DOCUMENT SECTION -
----------------
6 common product drop challenges & how to overcome them with Queue-it
Major retail brands are embracing the product drop model for its capacity to create hype and drive sales. But these brands are quickly learning product drops aren’t as simple as ordinary sales. Website crashes, overselling, bot attacks, problems of fairness—the uncontrolled traffic drops attract pose problems ecommerce stores aren’t used to. Discover the 6 common product drop challenges major retailers face and how taking control of web traffic can help you overcome them.
Product drops and brand collaborations have exploded onto the ecommerce scene. Nike, GAP, Prada, Target, Levi’s—everyone’s doing them.
While the product drop model is a proven strategy for building buzz, incentivizing loyalty program sign-ups, and boosting sales, it brings with it a challenge most retail sites just aren’t built to handle: massive, uncontrolled web traffic.
Crashes. Costs. Customer complaints. If you can’t control your web traffic, your product drop dream can quickly turn into a nightmare—for both your customers and your company.
From over a decade working on high-demand, low-supply sales and drops from brands like the North Face, Rapha, SNIPES, Fenty Beauty, and Ticketmaster, we’ve learned a lot about how to pull off high-heat events successfully.
In this article, we draw on these insights and showcase stories from some of the biggest product drops out there to outline the key challenges drops pose and how taking control of web traffic is the secret to overcoming them.
6 common product drop challenges:
- Website overload
- Overselling
- Bots & abuse
- Fair product allocation
- Exclusive & early access
- Cross-selling & leveraging hype
RELATED: Everything You Need to Know About Product Drops: Strategies, Benefits & Examples
Product drops are a recipe for hype and high traffic. Don’t believe us? Just look at the dozens of major websites that have crashed from the demand for their drops.
----------------
SUPPLIED DATA -
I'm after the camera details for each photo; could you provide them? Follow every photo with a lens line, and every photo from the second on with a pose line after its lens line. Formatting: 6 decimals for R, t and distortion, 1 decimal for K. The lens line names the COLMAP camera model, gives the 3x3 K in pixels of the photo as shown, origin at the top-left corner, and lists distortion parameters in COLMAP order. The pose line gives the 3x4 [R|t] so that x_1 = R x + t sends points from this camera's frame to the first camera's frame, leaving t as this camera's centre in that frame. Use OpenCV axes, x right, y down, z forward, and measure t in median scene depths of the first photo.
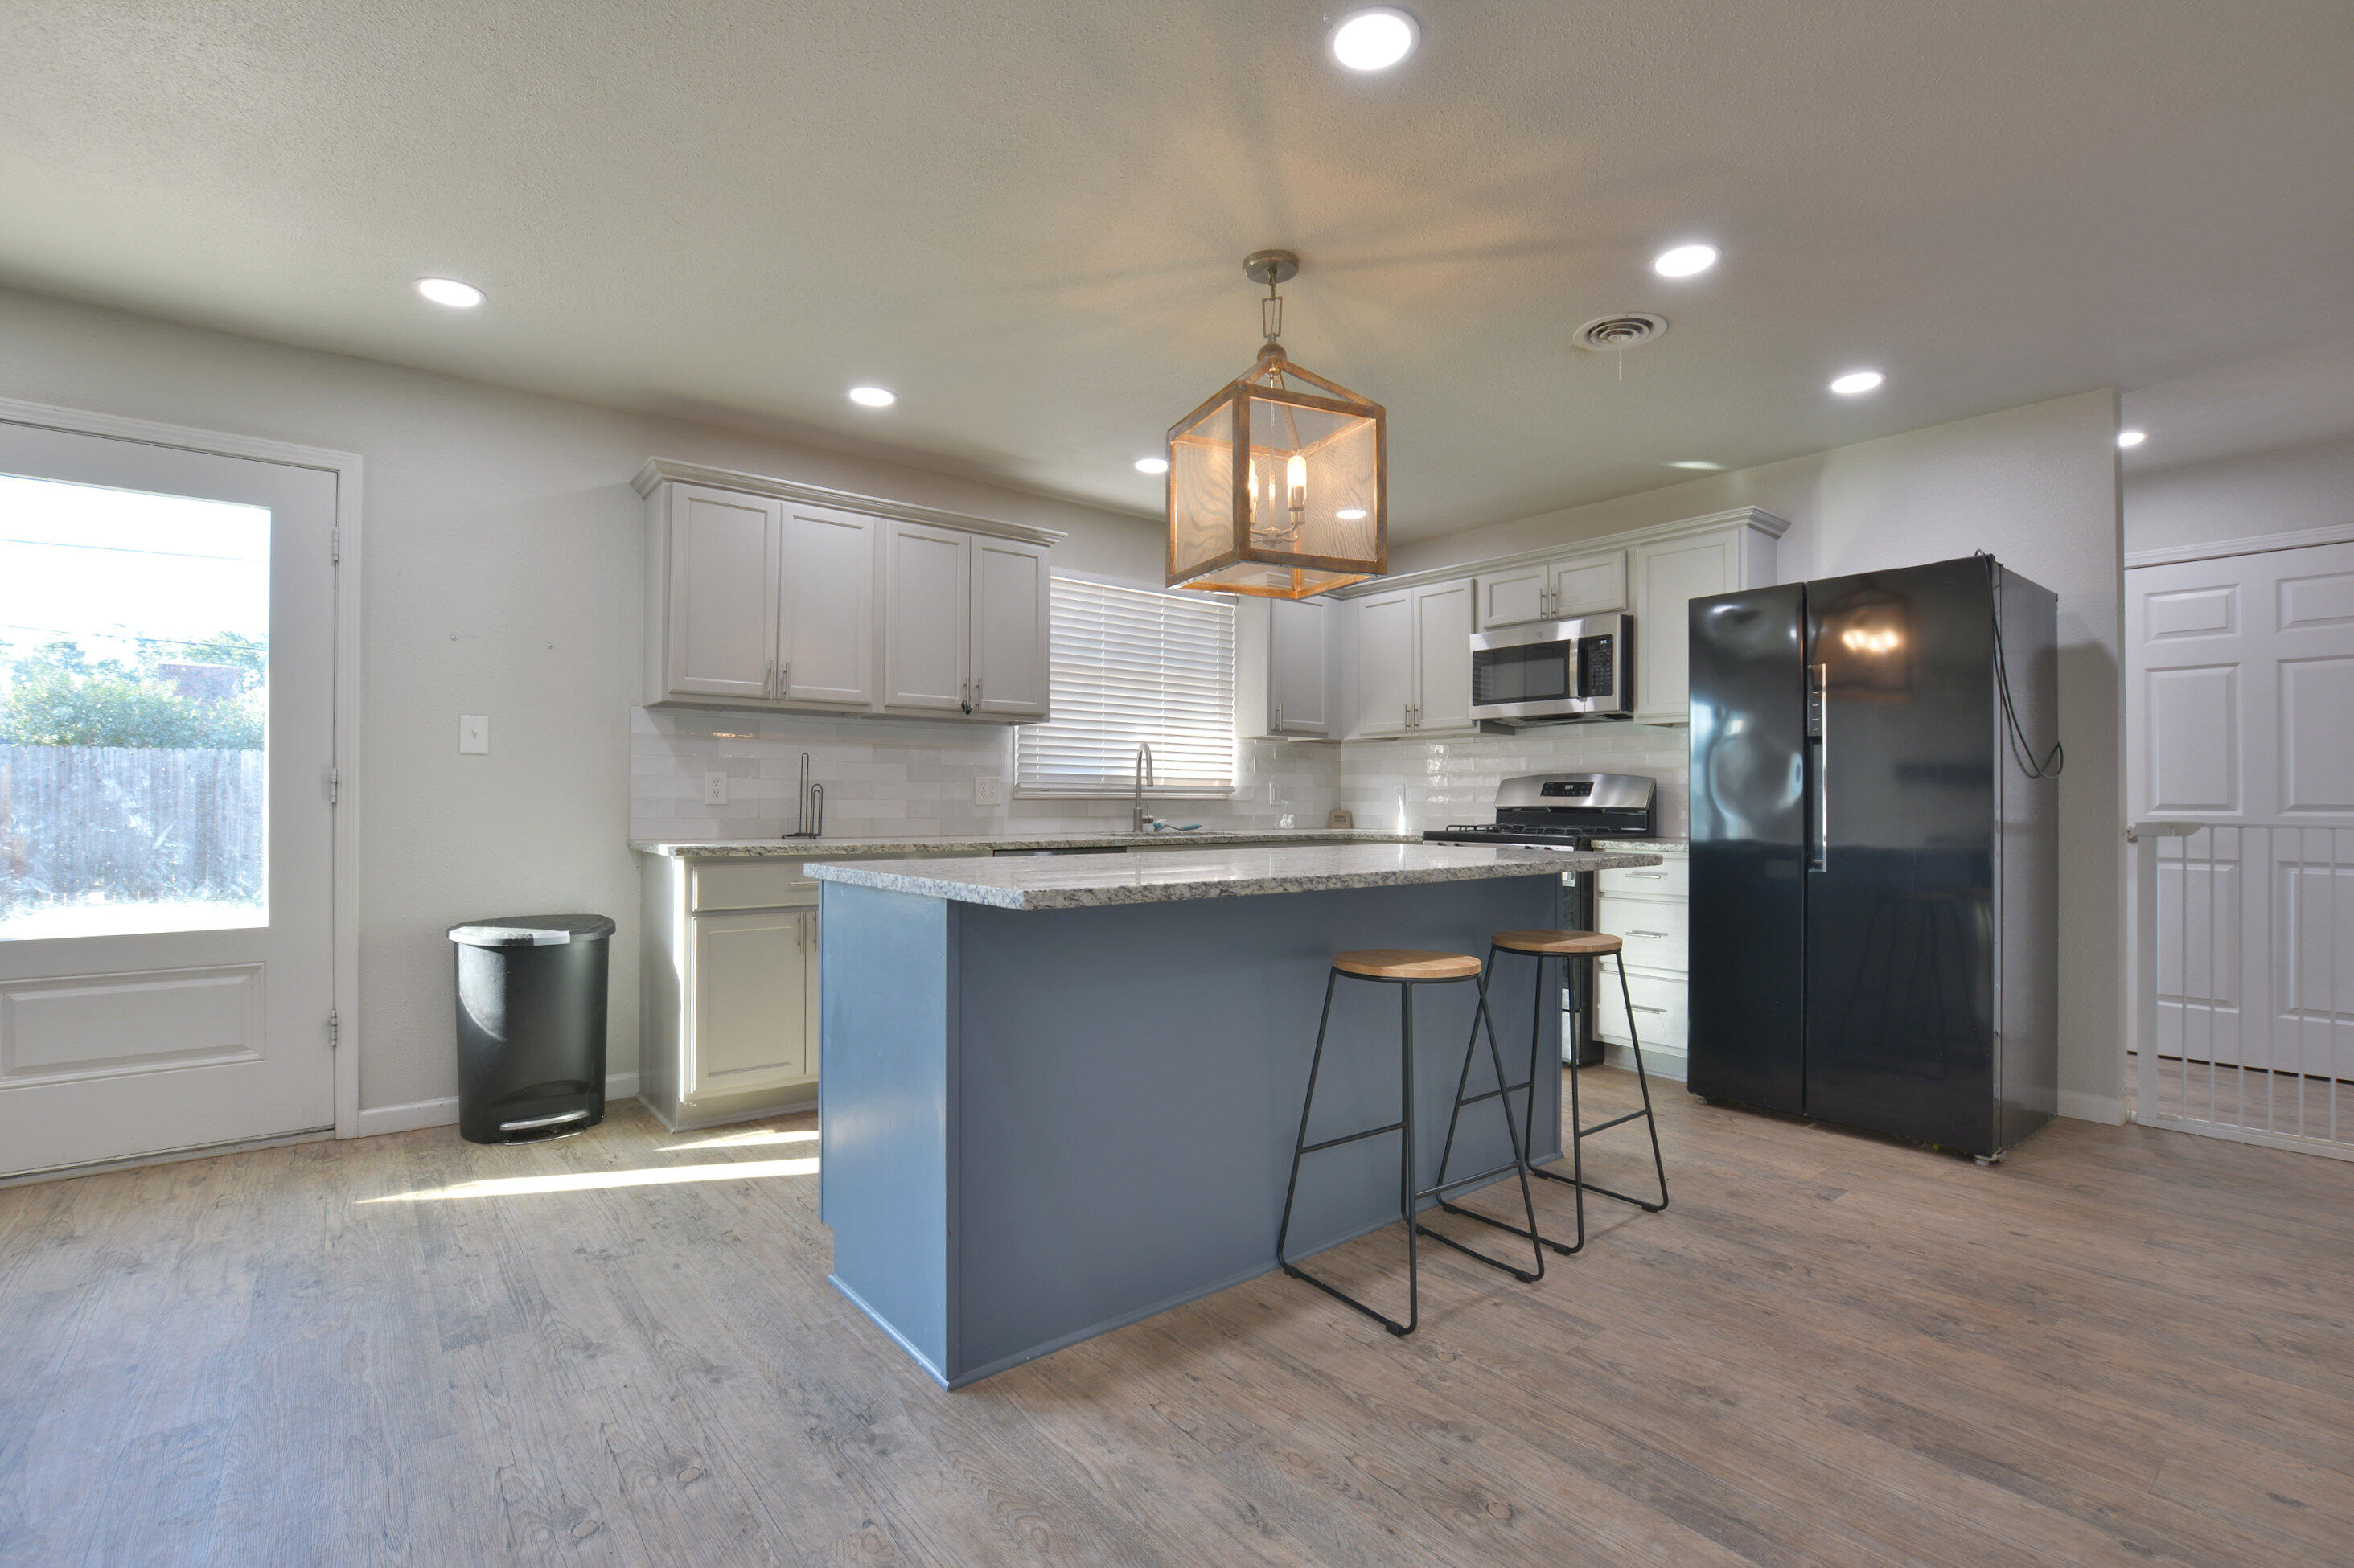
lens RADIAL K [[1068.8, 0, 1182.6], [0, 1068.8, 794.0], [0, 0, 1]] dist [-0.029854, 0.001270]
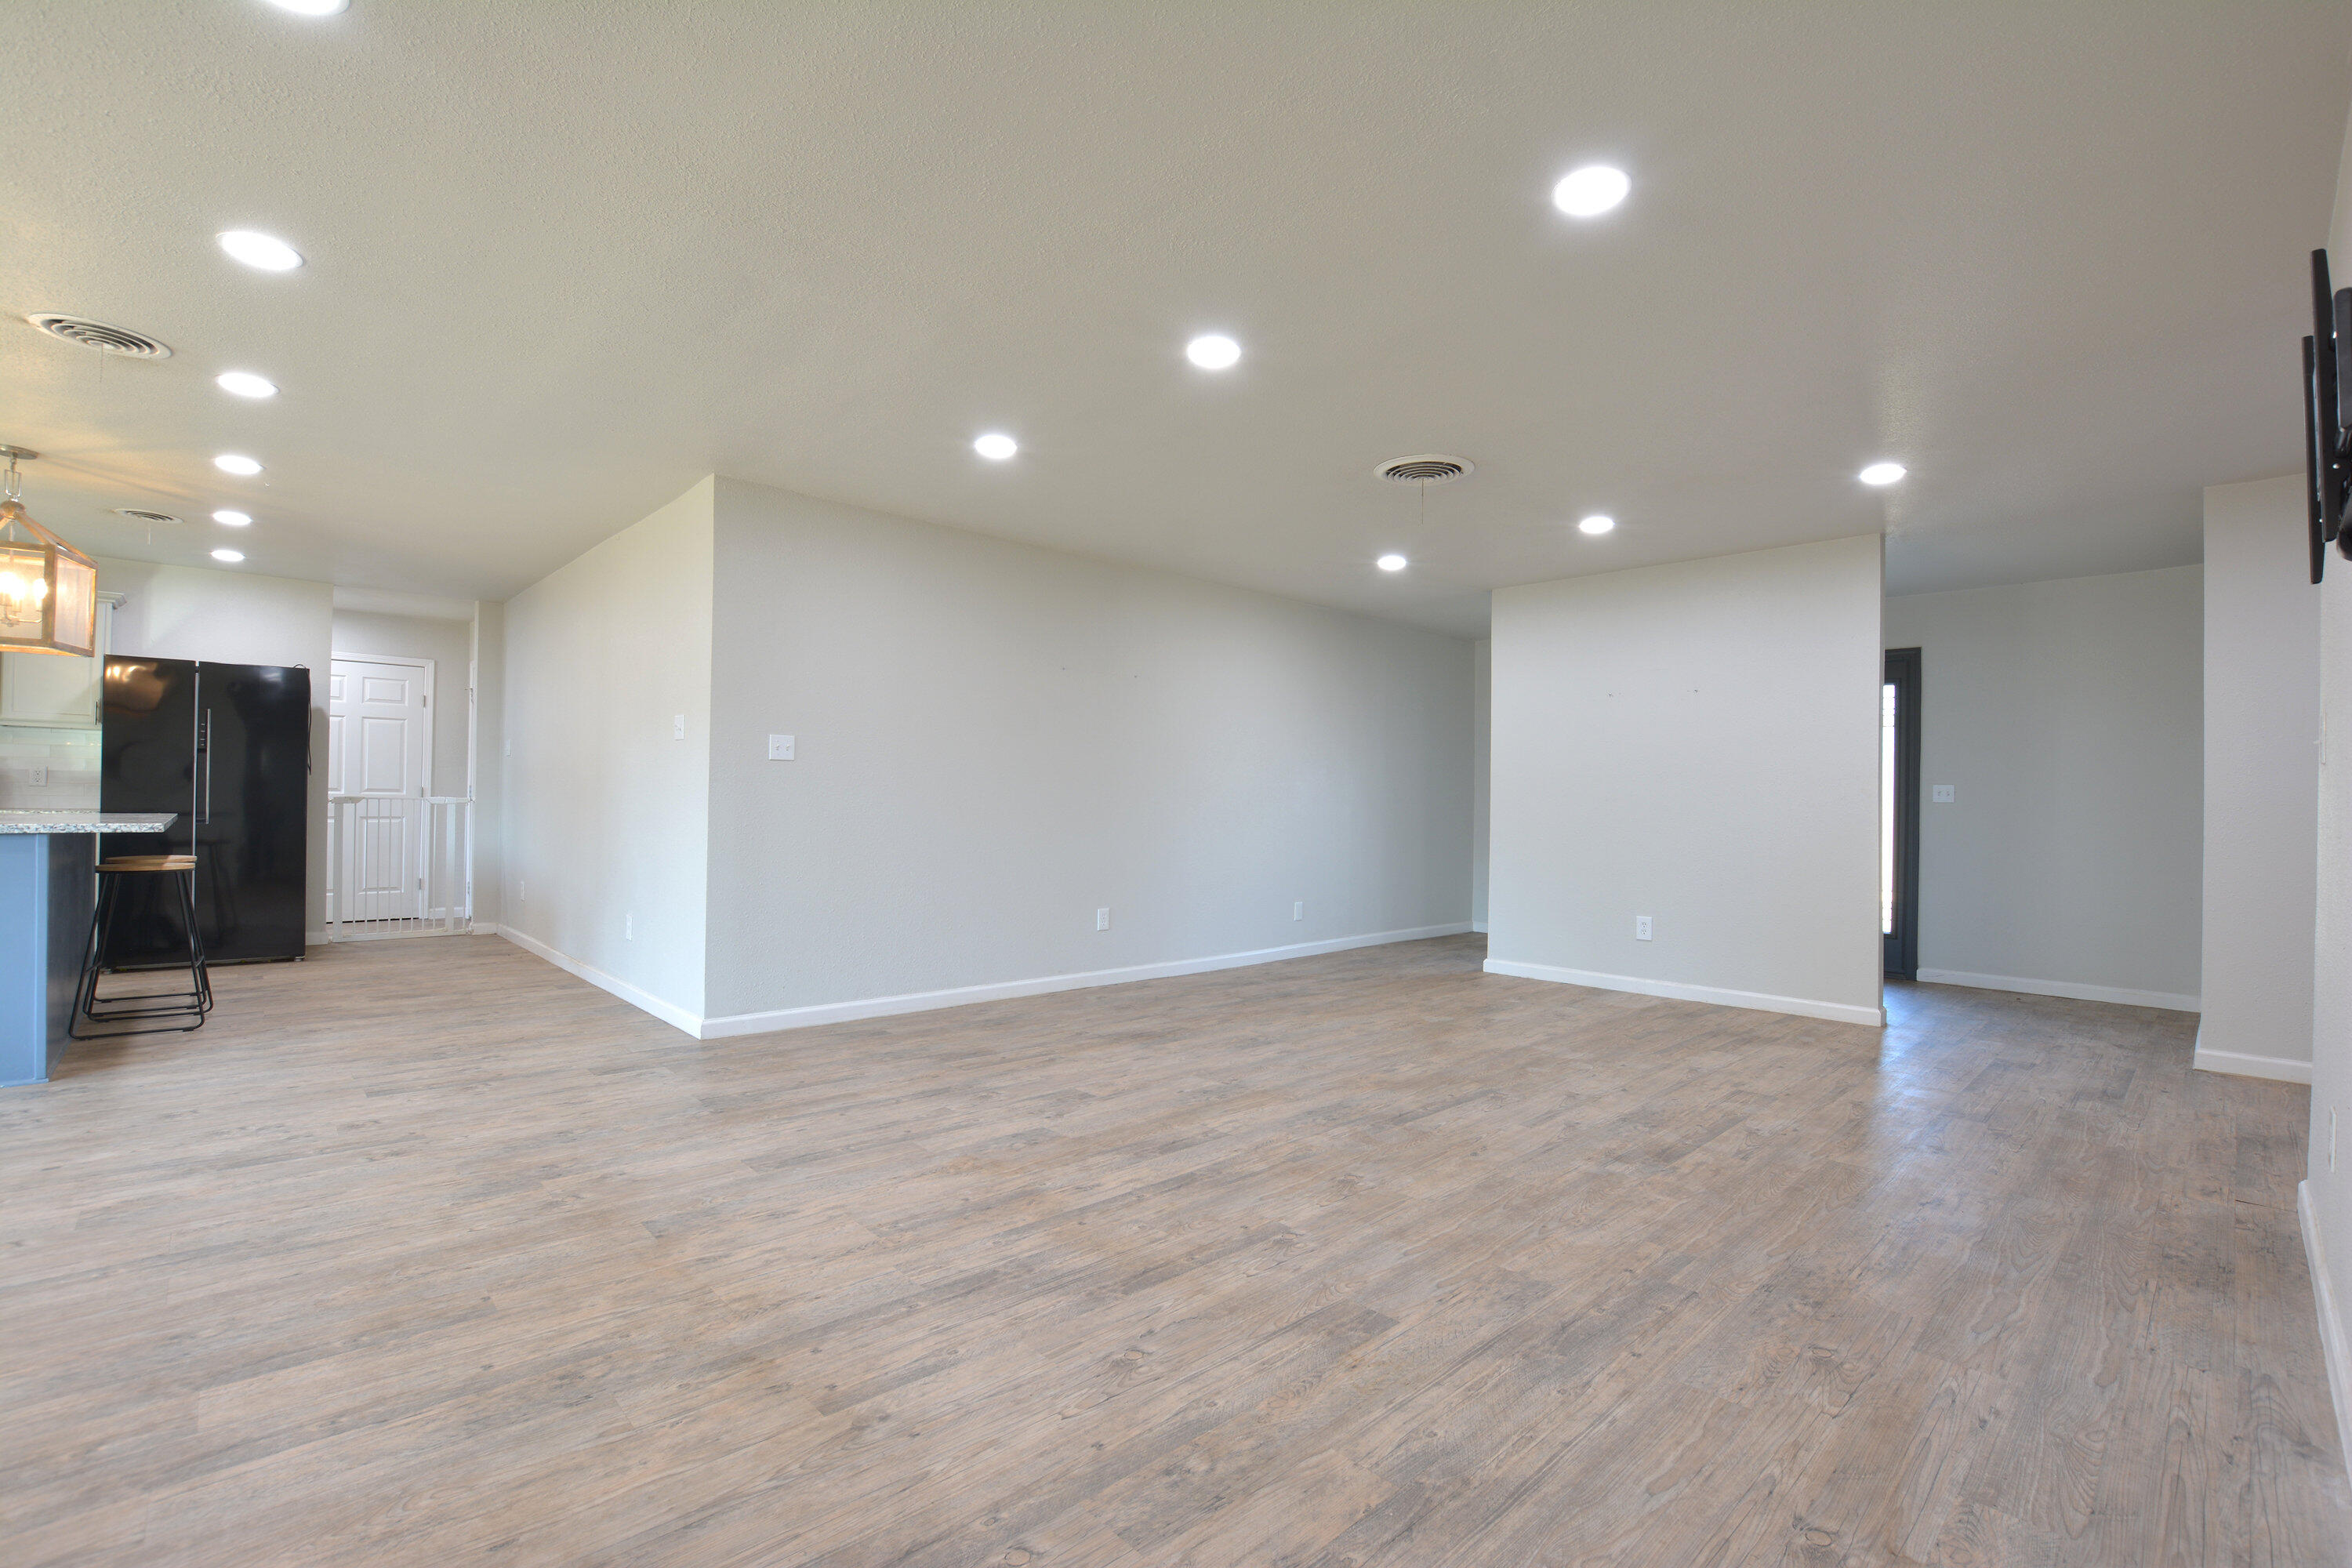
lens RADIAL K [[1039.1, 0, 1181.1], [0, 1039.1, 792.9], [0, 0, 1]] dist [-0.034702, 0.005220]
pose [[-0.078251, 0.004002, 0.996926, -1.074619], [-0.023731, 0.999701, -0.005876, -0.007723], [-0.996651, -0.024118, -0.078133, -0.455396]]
----------------
EXERCISE - Continue the article on product drop challenges and Queue-it, picking up right after its last sentence about websites that crashed under demand for their drops.

OUTPUT FOR THIS EXERCISE -
GAP, Gucci, Walmart, Target, Nike, Jacquemus, SKIMS—even Hyundai’s site crashed when they dabbled with the product drop model for their limited-quantity electric vehicles.
Product drops and brand collabs have become such a major trend precisely because they work so well to create hype and buzz. Customers rush to websites in droves because they know quantities are limited. They know the product will sell out. They know it might be their only chance to get it.
This all sounds great. But if you’re unprepared—like the many sites above were—the web traffic spikes these drops attract will bring your site crashing down.
Website crashes create enormous costs, with crashes during drops:
- Harming sales: customers can’t check out on a website that doesn’t work
- Draining resources: IT teams work frantically to restore the site, while customer service and marketing teams work on crisis management
- Damaging reputation: customers turn to social media to complain and journalists quickly write hit pieces about your botched drop
- Threatening relationships: your failure reflects poorly on your collaborators, who question whether you’re the right brand to work with
"Downtime of even one to two seconds can be very costly. When you multiply that by 60,000-100,000 people, that adds up. Whenever anyone else is involved as well, influencers or another brand, we don't want to affect how their audiences view them."
ALEX WAKIM, DIRECTOR OF OPERATIONS & BUSINESS DEVELOPMENT
The problem for most retailers entering the product drop space is that their websites just aren’t built for the sudden traffic spikes drops create. Unless you’re a brand that operates almost entirely on a product drop model—like Supreme or Palace—it’s just not efficient or cost-effective to design your systems in this way.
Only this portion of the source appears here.